#### Text segment ####

Upon realising the pursuit wasn’t going to end anytime soon, his attempts at anonymity began to border on why-bother: baseball cap pulled down low, Victoria’s Secret babe in tow, an entourage trawling the model posse at various late-night hangouts.

Drinks at Beach Haus. Dinner at Momofuku Seiobo. Dumpling stop-offs at Din Tai Fung.

We’re familiar with the bad-boy party image, but it’s one that seems to contradict the other Leonardos: three-time Oscar nominee; Golden Globe Award winner; the lead in movies-of-the-moment such as J. Edgar and the aforementioned Gatsby remake. And committed activist …

Visit the actor’s official website, www.leonardodicaprio.com, and you’ll see what we mean. About a third of the content is devoted to movie news; the rest is dedicated to his causes. Saving tigers. Ending the elephant slaughter and ivory trade in Tanzania. Alliances with a high-end coffee line that promotes sustainable practices in Haiti. Shark conservation in California.

The guy certainly walks the talk, whether it’s producing and narrating the documentary The 11th Hour (a pull-no-punches state-of-the-earth address) to working with TAG Heuer as a spokesmodel of sorts.

Ah, yes. That fascinating breed: the celebrity face. Yet DiCaprio is the rarest of the species. His alliance with the luxury Swiss watchmaker is leveraged to benefit his environmental passions. This deep immersing of self (a typical Scorpio trait) is evident in his responses — long, detailed, considered answers — when he phones the BAZAAR offices on behalf of TAG, early one recent morning.

####

According to the DiCaprio profile, how much of the actor's official website is given over to movie news?

#### Records provided ####

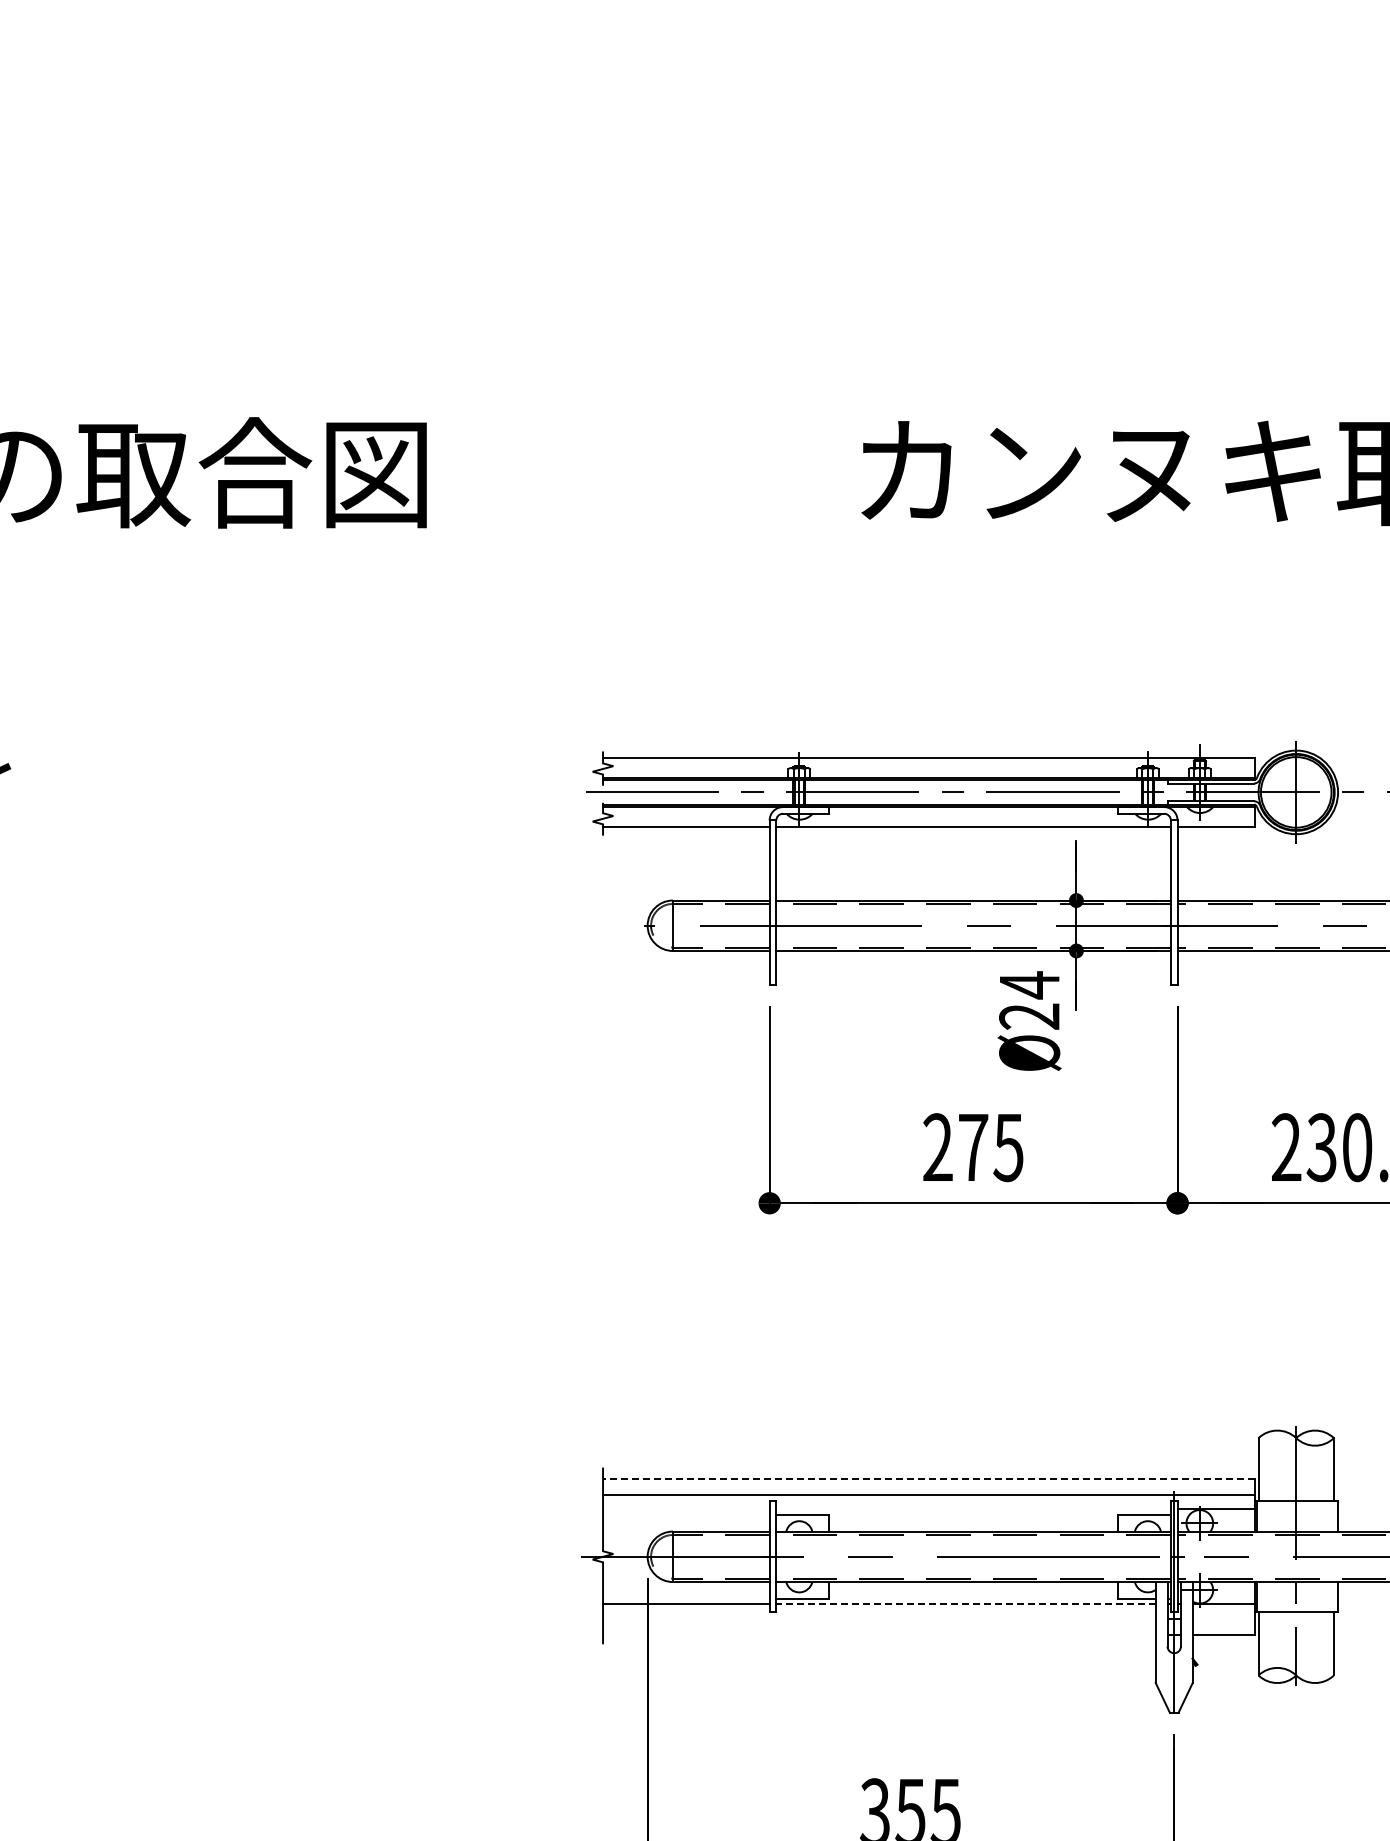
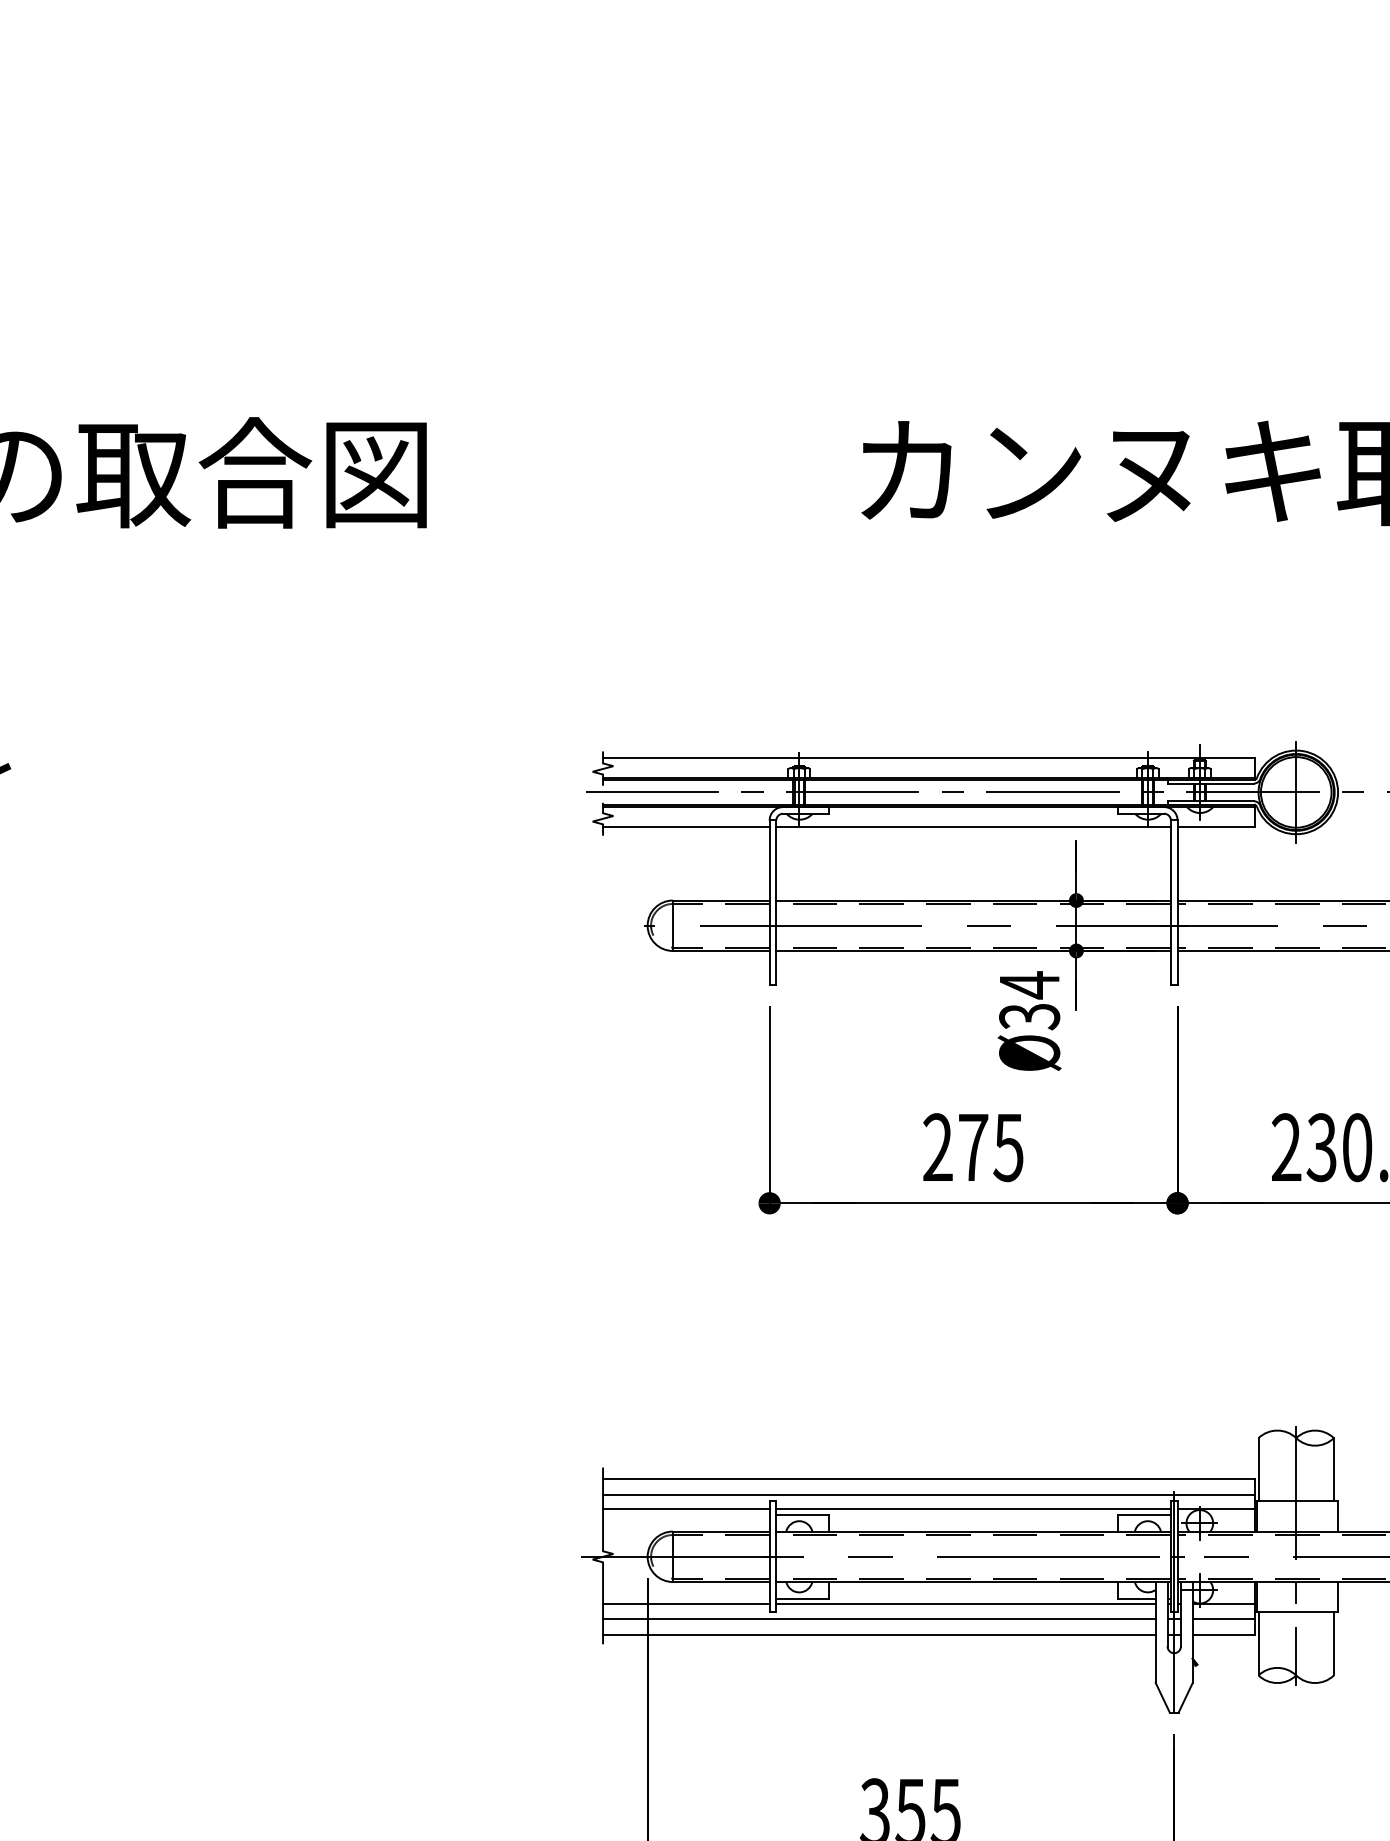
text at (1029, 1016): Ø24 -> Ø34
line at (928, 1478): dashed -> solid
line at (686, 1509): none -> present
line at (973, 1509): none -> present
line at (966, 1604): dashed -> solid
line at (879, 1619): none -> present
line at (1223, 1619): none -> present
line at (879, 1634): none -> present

####

◆ **Response to this task**
About a third of the content.